Insisting, for example, that a literal interpretation in the only means of understanding the Bible’s authority is to ignore and abuse the actual and real authority which exists with the Bible. I am in no way encouraging an “anything goes” type of approach to Holy Scripture that lets it say whatever you want it to say. 

What I am stating is that the biblical writers themselves employed different methods of interpretation, as well as the early church fathers (which is one reason I hold to the interpretive guides of the ancient Christian creeds, i.e. The Apostles’ Creed and Nicene Creed).

Far too often churches stick to a particular interpretation because they believe they are keeping biblical fidelity. This is many times born of a fear that Christendom will be lost, and society will sink into an abyss of egregious sin. The irony is that many churches are sinking into forms of abusive and ungracious behavior by fighting battles that Scripture itself never calls them to fight.

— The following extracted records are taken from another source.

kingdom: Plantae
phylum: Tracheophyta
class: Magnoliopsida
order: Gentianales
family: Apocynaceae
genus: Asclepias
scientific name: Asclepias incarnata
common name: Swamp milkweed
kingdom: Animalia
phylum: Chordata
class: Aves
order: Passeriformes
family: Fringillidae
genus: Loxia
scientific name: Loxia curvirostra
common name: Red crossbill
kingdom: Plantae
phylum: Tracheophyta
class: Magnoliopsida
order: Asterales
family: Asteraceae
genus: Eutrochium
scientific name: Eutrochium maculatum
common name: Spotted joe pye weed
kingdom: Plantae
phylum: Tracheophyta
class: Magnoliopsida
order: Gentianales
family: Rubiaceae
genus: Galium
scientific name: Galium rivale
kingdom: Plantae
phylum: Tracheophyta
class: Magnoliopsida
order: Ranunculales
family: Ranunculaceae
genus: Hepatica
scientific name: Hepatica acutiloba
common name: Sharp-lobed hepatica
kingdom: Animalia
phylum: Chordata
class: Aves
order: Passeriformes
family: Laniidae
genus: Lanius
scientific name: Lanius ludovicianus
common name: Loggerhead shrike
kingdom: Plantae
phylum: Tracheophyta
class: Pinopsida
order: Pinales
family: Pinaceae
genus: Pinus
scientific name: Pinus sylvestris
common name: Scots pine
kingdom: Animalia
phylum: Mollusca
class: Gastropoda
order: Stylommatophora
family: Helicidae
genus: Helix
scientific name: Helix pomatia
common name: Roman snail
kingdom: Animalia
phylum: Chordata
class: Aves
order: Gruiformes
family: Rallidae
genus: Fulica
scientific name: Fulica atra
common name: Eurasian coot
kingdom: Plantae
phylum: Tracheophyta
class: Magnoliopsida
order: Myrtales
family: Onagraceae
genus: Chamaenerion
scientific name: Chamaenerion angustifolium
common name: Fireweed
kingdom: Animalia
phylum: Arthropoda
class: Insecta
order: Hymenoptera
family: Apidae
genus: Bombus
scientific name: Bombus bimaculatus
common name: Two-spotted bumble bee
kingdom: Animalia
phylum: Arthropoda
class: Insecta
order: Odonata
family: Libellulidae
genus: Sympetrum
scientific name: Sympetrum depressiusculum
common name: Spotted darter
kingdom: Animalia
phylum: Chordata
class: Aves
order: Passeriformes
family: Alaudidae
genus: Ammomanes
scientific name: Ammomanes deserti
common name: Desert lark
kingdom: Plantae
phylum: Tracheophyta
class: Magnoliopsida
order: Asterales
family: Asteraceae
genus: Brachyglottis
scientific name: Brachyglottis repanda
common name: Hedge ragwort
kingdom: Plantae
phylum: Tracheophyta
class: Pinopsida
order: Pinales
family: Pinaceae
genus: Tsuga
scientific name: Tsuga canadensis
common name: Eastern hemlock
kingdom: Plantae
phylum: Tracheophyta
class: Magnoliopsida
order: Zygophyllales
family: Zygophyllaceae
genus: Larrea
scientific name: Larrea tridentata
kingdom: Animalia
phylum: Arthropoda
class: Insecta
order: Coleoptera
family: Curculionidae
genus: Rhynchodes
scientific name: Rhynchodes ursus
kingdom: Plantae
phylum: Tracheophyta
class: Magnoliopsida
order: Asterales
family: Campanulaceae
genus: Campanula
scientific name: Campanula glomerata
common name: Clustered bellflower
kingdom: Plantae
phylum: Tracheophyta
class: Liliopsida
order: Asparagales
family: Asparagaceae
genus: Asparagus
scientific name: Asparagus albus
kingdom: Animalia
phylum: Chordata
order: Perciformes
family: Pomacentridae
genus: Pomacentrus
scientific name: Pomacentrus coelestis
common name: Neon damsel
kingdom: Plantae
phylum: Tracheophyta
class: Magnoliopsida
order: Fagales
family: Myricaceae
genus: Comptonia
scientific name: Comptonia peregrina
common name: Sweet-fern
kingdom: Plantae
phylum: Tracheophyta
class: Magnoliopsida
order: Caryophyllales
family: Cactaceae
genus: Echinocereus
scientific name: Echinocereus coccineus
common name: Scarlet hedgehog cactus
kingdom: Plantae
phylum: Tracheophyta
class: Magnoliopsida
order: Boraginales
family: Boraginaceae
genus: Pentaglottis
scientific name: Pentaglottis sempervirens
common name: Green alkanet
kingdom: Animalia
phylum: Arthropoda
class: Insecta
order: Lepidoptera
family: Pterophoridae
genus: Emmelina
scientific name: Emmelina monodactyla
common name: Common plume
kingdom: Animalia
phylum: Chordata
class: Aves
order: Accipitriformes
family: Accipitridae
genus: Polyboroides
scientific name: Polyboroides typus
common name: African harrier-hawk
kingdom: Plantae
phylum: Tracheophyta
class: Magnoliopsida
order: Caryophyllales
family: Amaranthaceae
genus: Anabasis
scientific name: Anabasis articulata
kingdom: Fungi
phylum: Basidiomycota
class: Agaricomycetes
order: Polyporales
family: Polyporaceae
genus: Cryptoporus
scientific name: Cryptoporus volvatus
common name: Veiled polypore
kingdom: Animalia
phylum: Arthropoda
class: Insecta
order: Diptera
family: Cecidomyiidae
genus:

The binary thinking of “I’m right and you’re wrong” is not an approach you’ll find in God’s Holy Word.

Even if the Sanhedrin in Stephen’s day intended on upholding the holiness of their God and the rightness of their cause, the impact it had on the church was death and diaspora.

Unfortunately, throughout Christian history, the tables have too often turned with Christians persecuting Jews. I myself would like to avoid being the persecutor. If I kill anything, may it be putting to death my own sin.

Gracious God, as your Son humbled himself on this earth, so may your church walk continually in such humility that believers everywhere work together in unity for the sake of gospel of grace as a blessing to the world in the power of your Holy Spirit. Amen.